Delitto Macchi, bloccato il risarcimento a Binda. Ricorso della Procura Generale

MILANO – La Procura Generale di Milano ha impugnato davanti alla Corte di Cassazione la decisione dei giudici della quinta Corte d’Appello di Milano che lo scorso 12 ottobre aveva accolto l’istanza di riparazione per ingiusta detenzione presentata da Stefano Binda (nella foto) liquidando al 53enne, accusato di aver ucciso la giovane studentessa varesina Lidia Macchi e poi assolto in via definitiva, oltre 303mila euro a titolo risarcitorio.

Tre anni in carcere da innocente

Binda era rimasto in carcere tre anni: condannato all’ergastolo in primo grado, era poi stato assolto con formula piena sia in Appello che in Cassazione. In occasione del terzo grado di giudizio fu lo stesso Pg di Cassazione a chiedere l’assoluzione per il 53enne di Brebbia. Che ora dovrà attendere prima di poter incassare il risarcimento liquidatogli a compensazione dei tre anni ingiustamente trascorsi in carcere.

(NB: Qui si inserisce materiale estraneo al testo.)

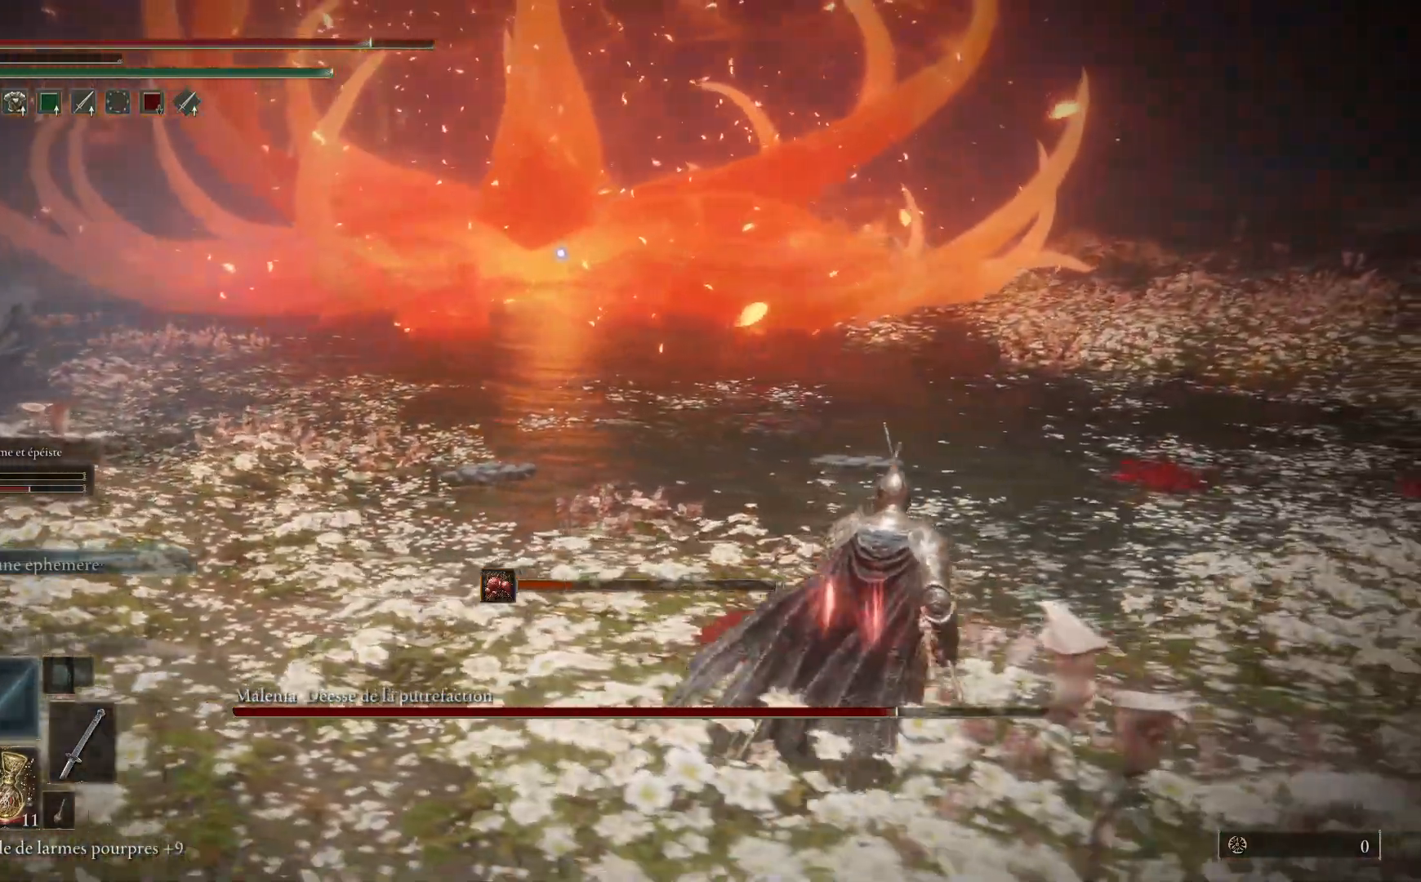
{"buttons": ["B"], "left_stick": "right", "right_stick": "center", "events": [[283, "B", "down"]]}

Il ricorso della Procura Generale

Secondo quanto riportato da Luigi Ferrarella sul Corriere della Sera di oggi, sabato 29 ottobre, il ricorso presentato non dal Pg Gemma Gualdi, che sostenne l’accusa contro Binda, ma dalla collega Laura Gay, si fonda sul fatto che Binda si è in più occasioni avvalso della facoltà di non rispondere. Questo dopo aver reso piena testimonianza in sede di interrogatorio davanti al Pm dove ha sempre affermato la sua innocenza e la sua estraneità al delitto. Lo stesso Ferrarella definisce “sdrucciolevole” l’argomento superato dalla normativa sulla presunzione di non colpevolezza in vigore dal novembre scorso.

Risarcimento congelato

La Procura Generale citando una sentenza della IV sezione di Cassazione di quest’anno sostiene, in sintesi, che il silenzio dell’indagato, che pur rientra nel diritto di difesa, costituisce elemento tale da avvalorare indizi di colpevolezza sui quali fonda la misura di custodia cautelare. Il risarcimento ottenuto, per ora, rimane congelato in attesa della decisione della Massima Corte.